L’étude menée par le CREAI Hauts-de-France donne à voir la diversité et la richesse des actions développées au sein des établissements médicosociaux en faveur de la protection de l’environnement. Elle permet aussi de montrer que ces actions, outre leur impact face aux enjeux climatiques, participent à une meilleure prise en compte des aspirations individuelles tant des professionnels qui y exercent que des personnes qui y vivent, à une ouverture des établissements sur leur environnement et ainsi à une diversification des relations sociales de leurs habitants.

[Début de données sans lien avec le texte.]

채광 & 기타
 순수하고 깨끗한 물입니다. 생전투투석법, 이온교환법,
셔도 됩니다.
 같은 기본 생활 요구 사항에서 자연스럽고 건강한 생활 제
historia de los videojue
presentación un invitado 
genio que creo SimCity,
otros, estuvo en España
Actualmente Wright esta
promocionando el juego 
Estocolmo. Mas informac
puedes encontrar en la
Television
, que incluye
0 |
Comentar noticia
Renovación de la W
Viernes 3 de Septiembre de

Elles leur offrent une opportunité d’investissement dans des actions citoyennes, par le biais parfois de la valorisation ou de l’acquisition de compétences.

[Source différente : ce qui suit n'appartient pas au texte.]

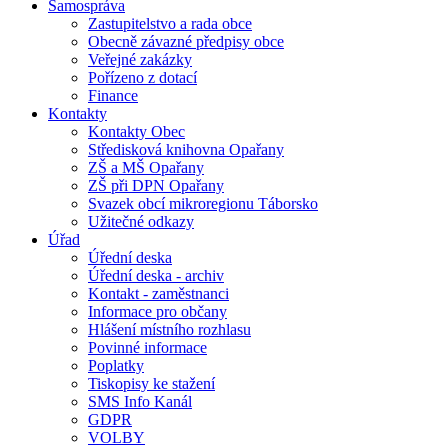
Samospráva
Zastupitelstvo a rada obce
Obecně závazné předpisy obce
Veřejné zakázky
Pořízeno z dotací
Finance
Kontakty
Kontakty Obec
Středisková knihovna Opařany
ZŠ a MŠ Opařany
ZŠ při DPN Opařany
Svazek obcí mikroregionu Táborsko
Užitečné odkazy
Úřad
Úřední deska
Úřední deska - archiv
Kontakt - zaměstnanci
Informace pro občany
Hlášení místního rozhlasu
Povinné informace
Poplatky
Tiskopisy ke stažení
SMS Info Kanál
GDPR
VOLBY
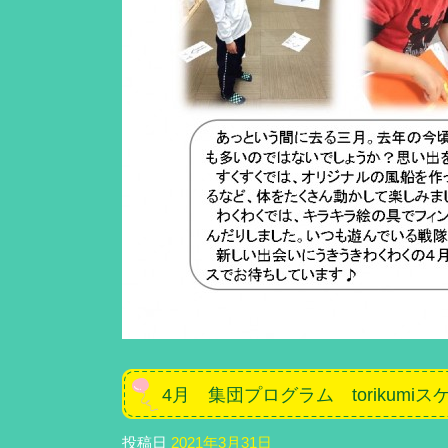
4月 集団プログラム torikum
投稿日
2021年3月31日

Mais ces initiatives, si riches et diversifiées soient-elles, se heurtent à différentes contraintes qui nous semblent révélatrices d’un certain regard social sur le handicap : un regard teinté de misérabilisme qui nourrit une approche essentiellement protectionniste. Les normes sanitaires qui interdisent aux personnes vivant en établissement médicosocial la consommation de produits issus de leur potager ou d’oeufs ramassés directement dans leur poulailler, à l’heure où la consommation de produits « bio » et le recours au circuit court sont fortement valorisés dans le reste de la population, en est particulièrement révélatrice. Le manque de connaissances relatives au handicap par les acteurs du développement durable en témoigne également : les personnes avec incapacités semblent davantage envisagées comme devant faire l’objet d’une protection particulière, par leur vulnérabilité spécifique qui les expose davantage aux risques climatiques, que comme des citoyens pouvant s’impliquer et participer activement à la lutte contre le changement climatique. Pourtant, la participation des personnes avec incapacités à l’élaboration des actions visant la protection de l’environnement permettrait de développer l’éventail des possibilités que chacun pourrait mobiliser ; elle permettrait aussi une meilleure prise en compte des contraintes individuelles, participant ainsi à une meilleure acceptation sociale des mesures mises en oeuvre. Alors que les enjeux climatiques se développent dans un contexte de creusement des inégalités sur le plan mondial (Chancel, 2022), la prise en compte du handicap, dans une perspective de citoyenneté et non exclusivement de protection, nous semble un enjeu majeur pour les acteurs du développement durable comme pour l’ensemble des citoyens : la crise climatique sera d’autant mieux combattue qu’elle mobilisera l’ensemble des membres de la société, dans le respect de leur diversité et la reconnaissance de la richesse qu’elle constitue. Par ailleurs, le déploiement de politiques environnementales déconnectées des questions de handicap risque de renforcer un modèle biomédical et individuel du handicap, invisibilisant sa dimension politique (Baudot et Fillion, 2021).